▶ [Entries supplied]
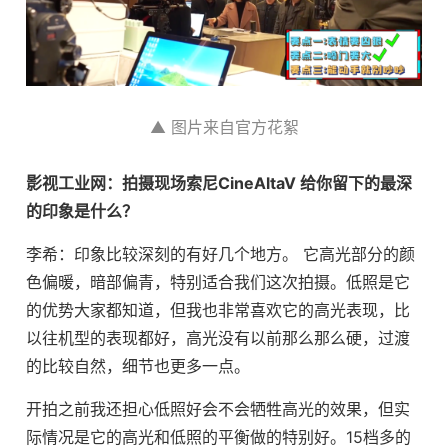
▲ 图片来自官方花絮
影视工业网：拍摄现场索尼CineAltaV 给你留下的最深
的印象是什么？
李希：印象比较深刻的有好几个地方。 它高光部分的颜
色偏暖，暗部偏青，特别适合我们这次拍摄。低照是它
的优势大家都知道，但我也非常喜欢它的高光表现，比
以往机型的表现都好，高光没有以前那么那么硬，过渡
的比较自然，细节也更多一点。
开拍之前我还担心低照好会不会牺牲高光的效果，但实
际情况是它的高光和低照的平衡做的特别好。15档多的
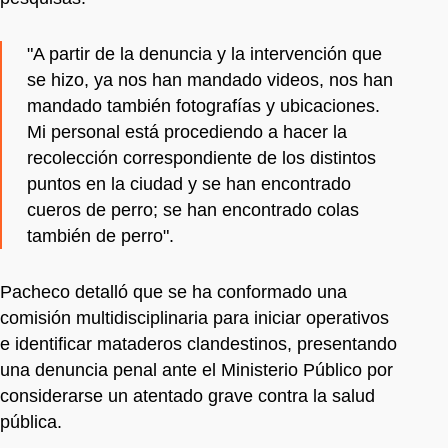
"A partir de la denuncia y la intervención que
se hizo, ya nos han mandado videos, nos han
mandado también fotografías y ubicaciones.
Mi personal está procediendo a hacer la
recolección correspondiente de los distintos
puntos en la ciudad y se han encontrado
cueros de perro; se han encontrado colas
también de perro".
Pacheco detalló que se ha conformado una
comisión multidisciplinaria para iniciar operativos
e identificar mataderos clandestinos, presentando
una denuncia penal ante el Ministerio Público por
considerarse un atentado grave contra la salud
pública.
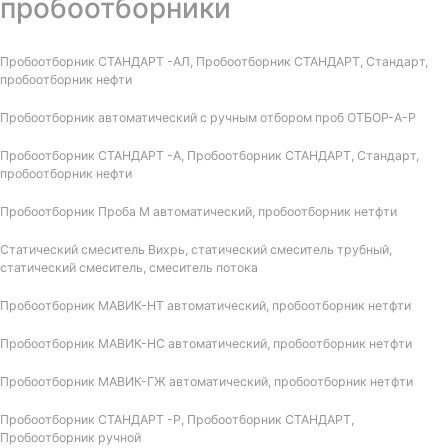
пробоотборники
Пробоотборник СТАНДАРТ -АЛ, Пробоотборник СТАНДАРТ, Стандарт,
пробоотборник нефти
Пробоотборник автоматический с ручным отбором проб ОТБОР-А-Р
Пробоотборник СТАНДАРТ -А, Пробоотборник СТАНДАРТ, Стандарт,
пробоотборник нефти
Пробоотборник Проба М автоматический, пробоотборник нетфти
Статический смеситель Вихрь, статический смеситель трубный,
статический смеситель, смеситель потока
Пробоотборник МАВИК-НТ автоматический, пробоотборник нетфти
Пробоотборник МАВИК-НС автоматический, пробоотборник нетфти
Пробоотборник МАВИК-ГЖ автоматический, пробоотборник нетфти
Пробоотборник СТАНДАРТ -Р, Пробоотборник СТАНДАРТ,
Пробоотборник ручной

...

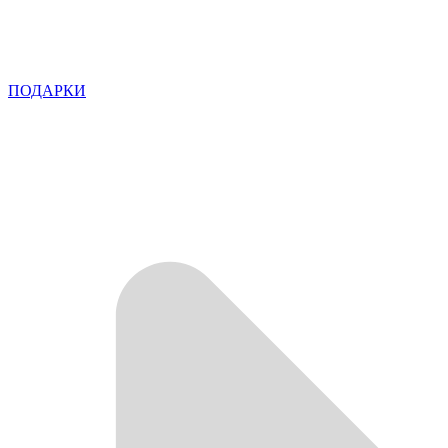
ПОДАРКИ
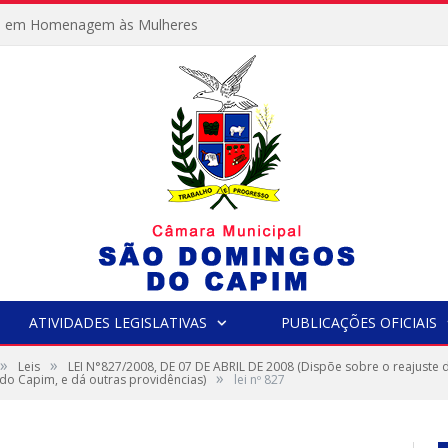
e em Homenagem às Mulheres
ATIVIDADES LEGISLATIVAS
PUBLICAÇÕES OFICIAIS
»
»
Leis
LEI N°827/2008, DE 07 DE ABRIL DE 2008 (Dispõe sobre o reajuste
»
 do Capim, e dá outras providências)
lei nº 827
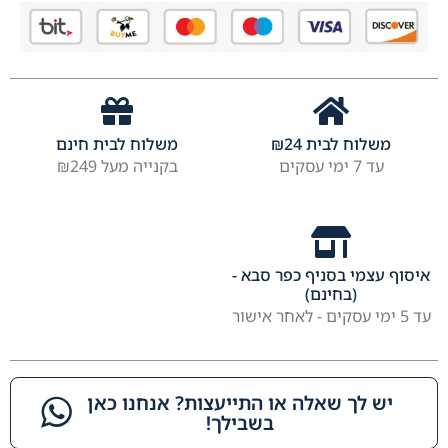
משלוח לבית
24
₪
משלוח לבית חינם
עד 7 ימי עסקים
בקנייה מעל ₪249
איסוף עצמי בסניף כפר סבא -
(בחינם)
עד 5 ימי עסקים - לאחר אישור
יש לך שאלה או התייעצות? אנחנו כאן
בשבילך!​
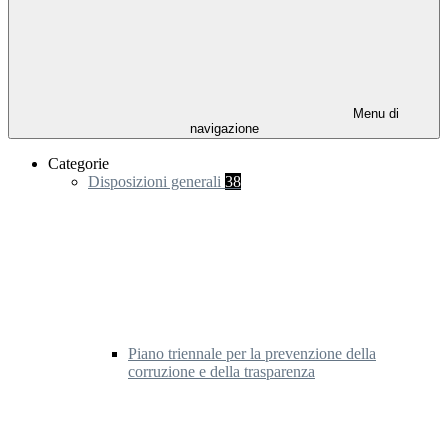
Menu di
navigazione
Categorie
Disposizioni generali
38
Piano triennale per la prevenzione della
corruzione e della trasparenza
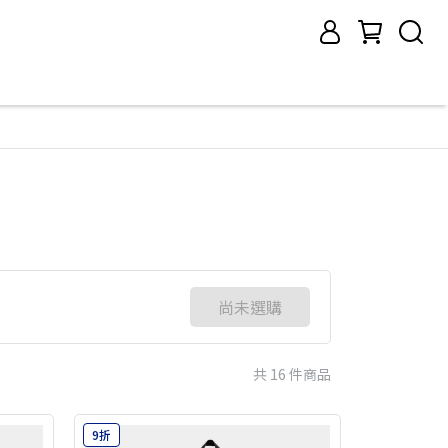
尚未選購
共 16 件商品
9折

▶ [Task goal]
List every line of the material above that contains the word "mandado".

▶ [Solution to the problem]
se hizo, ya nos han mandado videos, nos han
mandado también fotografías y ubicaciones.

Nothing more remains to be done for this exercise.